Problem requirements: Please print the data again exactly as given.

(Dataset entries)
══════
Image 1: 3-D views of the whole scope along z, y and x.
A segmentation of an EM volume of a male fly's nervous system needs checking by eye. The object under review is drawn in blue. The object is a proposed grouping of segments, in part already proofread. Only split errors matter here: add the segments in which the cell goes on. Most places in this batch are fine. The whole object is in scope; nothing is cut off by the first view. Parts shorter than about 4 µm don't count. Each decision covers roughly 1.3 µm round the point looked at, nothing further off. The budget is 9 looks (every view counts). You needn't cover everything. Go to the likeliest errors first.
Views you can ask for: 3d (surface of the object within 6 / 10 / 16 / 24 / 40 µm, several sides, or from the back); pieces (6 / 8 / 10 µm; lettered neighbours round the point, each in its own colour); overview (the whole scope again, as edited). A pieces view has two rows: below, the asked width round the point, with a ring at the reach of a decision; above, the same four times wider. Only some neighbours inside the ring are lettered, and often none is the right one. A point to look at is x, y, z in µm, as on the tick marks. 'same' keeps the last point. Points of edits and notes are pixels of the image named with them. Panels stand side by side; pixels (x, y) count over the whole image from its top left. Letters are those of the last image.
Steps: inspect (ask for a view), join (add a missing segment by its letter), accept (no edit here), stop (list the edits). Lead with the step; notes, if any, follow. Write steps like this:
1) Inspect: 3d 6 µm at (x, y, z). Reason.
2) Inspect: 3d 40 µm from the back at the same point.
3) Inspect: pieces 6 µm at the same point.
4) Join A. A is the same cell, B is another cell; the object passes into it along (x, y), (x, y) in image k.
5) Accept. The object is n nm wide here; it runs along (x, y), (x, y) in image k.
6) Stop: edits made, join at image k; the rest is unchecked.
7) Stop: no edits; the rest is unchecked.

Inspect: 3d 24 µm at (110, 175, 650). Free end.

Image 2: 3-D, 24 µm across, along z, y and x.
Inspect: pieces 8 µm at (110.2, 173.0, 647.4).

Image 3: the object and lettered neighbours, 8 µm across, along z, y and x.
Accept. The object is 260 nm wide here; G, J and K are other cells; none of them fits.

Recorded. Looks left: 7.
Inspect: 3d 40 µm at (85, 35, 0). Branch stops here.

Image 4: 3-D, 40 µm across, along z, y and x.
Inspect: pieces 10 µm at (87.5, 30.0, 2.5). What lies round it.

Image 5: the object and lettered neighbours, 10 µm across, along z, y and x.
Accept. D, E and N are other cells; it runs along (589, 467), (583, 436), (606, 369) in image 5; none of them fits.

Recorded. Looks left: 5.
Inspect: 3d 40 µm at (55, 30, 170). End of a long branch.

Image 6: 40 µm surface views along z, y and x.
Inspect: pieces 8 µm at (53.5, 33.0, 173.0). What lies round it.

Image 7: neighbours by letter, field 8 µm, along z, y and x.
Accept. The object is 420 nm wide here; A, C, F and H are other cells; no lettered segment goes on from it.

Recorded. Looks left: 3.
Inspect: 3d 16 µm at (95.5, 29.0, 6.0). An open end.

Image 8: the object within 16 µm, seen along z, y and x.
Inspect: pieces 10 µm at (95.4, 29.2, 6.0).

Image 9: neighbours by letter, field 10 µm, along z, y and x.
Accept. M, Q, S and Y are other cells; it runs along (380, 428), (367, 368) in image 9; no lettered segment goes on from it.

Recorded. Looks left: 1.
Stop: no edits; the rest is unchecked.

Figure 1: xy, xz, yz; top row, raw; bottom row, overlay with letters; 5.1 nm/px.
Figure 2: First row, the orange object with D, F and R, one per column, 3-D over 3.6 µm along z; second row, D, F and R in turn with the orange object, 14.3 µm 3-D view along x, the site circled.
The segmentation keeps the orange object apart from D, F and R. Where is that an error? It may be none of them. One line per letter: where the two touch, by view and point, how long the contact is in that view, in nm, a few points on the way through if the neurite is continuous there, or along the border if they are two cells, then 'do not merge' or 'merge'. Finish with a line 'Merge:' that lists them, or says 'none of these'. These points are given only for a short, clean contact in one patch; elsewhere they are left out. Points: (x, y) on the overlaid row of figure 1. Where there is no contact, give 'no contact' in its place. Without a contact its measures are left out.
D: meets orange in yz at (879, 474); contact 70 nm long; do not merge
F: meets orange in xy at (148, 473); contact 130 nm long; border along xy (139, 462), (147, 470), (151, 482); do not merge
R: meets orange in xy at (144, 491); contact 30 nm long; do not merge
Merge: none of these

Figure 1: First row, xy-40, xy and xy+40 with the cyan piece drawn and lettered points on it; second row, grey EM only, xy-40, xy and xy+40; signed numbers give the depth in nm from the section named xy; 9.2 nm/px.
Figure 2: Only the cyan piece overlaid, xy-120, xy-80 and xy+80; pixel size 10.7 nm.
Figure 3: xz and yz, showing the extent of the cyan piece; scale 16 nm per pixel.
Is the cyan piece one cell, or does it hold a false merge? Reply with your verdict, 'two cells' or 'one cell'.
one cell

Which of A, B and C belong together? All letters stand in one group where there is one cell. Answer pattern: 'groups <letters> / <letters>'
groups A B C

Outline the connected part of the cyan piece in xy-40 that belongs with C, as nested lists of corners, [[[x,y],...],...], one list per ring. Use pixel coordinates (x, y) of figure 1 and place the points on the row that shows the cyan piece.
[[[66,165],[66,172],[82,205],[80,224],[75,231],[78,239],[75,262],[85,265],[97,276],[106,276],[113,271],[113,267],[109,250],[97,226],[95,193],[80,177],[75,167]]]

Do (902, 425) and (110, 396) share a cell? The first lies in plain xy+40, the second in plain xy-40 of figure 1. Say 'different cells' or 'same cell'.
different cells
══════
Task response:
Image 1: 3-D views of the whole scope along z, y and x.
A segmentation of an EM volume of a male fly's nervous system needs checking by eye. The object under review is drawn in blue. The object is a proposed grouping of segments, in part already proofread. Only split errors matter here: add the segments in which the cell goes on. Most places in this batch are fine. The whole object is in scope; nothing is cut off by the first view. Parts shorter than about 4 µm don't count. Each decision covers roughly 1.3 µm round the point looked at, nothing further off. The budget is 9 looks (every view counts). You needn't cover everything. Go to the likeliest errors first.
Views you can ask for: 3d (surface of the object within 6 / 10 / 16 / 24 / 40 µm, several sides, or from the back); pieces (6 / 8 / 10 µm; lettered neighbours round the point, each in its own colour); overview (the whole scope again, as edited). A pieces view has two rows: below, the asked width round the point, with a ring at the reach of a decision; above, the same four times wider. Only some neighbours inside the ring are lettered, and often none is the right one. A point to look at is x, y, z in µm, as on the tick marks. 'same' keeps the last point. Points of edits and notes are pixels of the image named with them. Panels stand side by side; pixels (x, y) count over the whole image from its top left. Letters are those of the last image.
Steps: inspect (ask for a view), join (add a missing segment by its letter), accept (no edit here), stop (list the edits). Lead with the step; notes, if any, follow. Write steps like this:
1) Inspect: 3d 6 µm at (x, y, z). Reason.
2) Inspect: 3d 40 µm from the back at the same point.
3) Inspect: pieces 6 µm at the same point.
4) Join A. A is the same cell, B is another cell; the object passes into it along (x, y), (x, y) in image k.
5) Accept. The object is n nm wide here; it runs along (x, y), (x, y) in image k.
6) Stop: edits made, join at image k; the rest is unchecked.
7) Stop: no edits; the rest is unchecked.

Inspect: 3d 24 µm at (110, 175, 650). Free end.

Image 2: 3-D, 24 µm across, along z, y and x.
Inspect: pieces 8 µm at (110.2, 173.0, 647.4).

Image 3: the object and lettered neighbours, 8 µm across, along z, y and x.
Accept. The object is 260 nm wide here; G, J and K are other cells; none of them fits.

Recorded. Looks left: 7.
Inspect: 3d 40 µm at (85, 35, 0). Branch stops here.

Image 4: 3-D, 40 µm across, along z, y and x.
Inspect: pieces 10 µm at (87.5, 30.0, 2.5). What lies round it.

Image 5: the object and lettered neighbours, 10 µm across, along z, y and x.
Accept. D, E and N are other cells; it runs along (589, 467), (583, 436), (606, 369) in image 5; none of them fits.

Recorded. Looks left: 5.
Inspect: 3d 40 µm at (55, 30, 170). End of a long branch.

Image 6: 40 µm surface views along z, y and x.
Inspect: pieces 8 µm at (53.5, 33.0, 173.0). What lies round it.

Image 7: neighbours by letter, field 8 µm, along z, y and x.
Accept. The object is 420 nm wide here; A, C, F and H are other cells; no lettered segment goes on from it.

Recorded. Looks left: 3.
Inspect: 3d 16 µm at (95.5, 29.0, 6.0). An open end.

Image 8: the object within 16 µm, seen along z, y and x.
Inspect: pieces 10 µm at (95.4, 29.2, 6.0).

Image 9: neighbours by letter, field 10 µm, along z, y and x.
Accept. M, Q, S and Y are other cells; it runs along (380, 428), (367, 368) in image 9; no lettered segment goes on from it.

Recorded. Looks left: 1.
Stop: no edits; the rest is unchecked.

Figure 1: xy, xz, yz; top row, raw; bottom row, overlay with letters; 5.1 nm/px.
Figure 2: First row, the orange object with D, F and R, one per column, 3-D over 3.6 µm along z; second row, D, F and R in turn with the orange object, 14.3 µm 3-D view along x, the site circled.
The segmentation keeps the orange object apart from D, F and R. Where is that an error? It may be none of them. One line per letter: where the two touch, by view and point, how long the contact is in that view, in nm, a few points on the way through if the neurite is continuous there, or along the border if they are two cells, then 'do not merge' or 'merge'. Finish with a line 'Merge:' that lists them, or says 'none of these'. These points are given only for a short, clean contact in one patch; elsewhere they are left out. Points: (x, y) on the overlaid row of figure 1. Where there is no contact, give 'no contact' in its place. Without a contact its measures are left out.
D: meets orange in yz at (879, 474); contact 70 nm long; do not merge
F: meets orange in xy at (148, 473); contact 130 nm long; border along xy (139, 462), (147, 470), (151, 482); do not merge
R: meets orange in xy at (144, 491); contact 30 nm long; do not merge
Merge: none of these

Figure 1: First row, xy-40, xy and xy+40 with the cyan piece drawn and lettered points on it; second row, grey EM only, xy-40, xy and xy+40; signed numbers give the depth in nm from the section named xy; 9.2 nm/px.
Figure 2: Only the cyan piece overlaid, xy-120, xy-80 and xy+80; pixel size 10.7 nm.
Figure 3: xz and yz, showing the extent of the cyan piece; scale 16 nm per pixel.
Is the cyan piece one cell, or does it hold a false merge? Reply with your verdict, 'two cells' or 'one cell'.
one cell

Which of A, B and C belong together? All letters stand in one group where there is one cell. Answer pattern: 'groups <letters> / <letters>'
groups A B C

Outline the connected part of the cyan piece in xy-40 that belongs with C, as nested lists of corners, [[[x,y],...],...], one list per ring. Use pixel coordinates (x, y) of figure 1 and place the points on the row that shows the cyan piece.
[[[66,165],[66,172],[82,205],[80,224],[75,231],[78,239],[75,262],[85,265],[97,276],[106,276],[113,271],[113,267],[109,250],[97,226],[95,193],[80,177],[75,167]]]

Do (902, 425) and (110, 396) share a cell? The first lies in plain xy+40, the second in plain xy-40 of figure 1. Say 'different cells' or 'same cell'.
different cells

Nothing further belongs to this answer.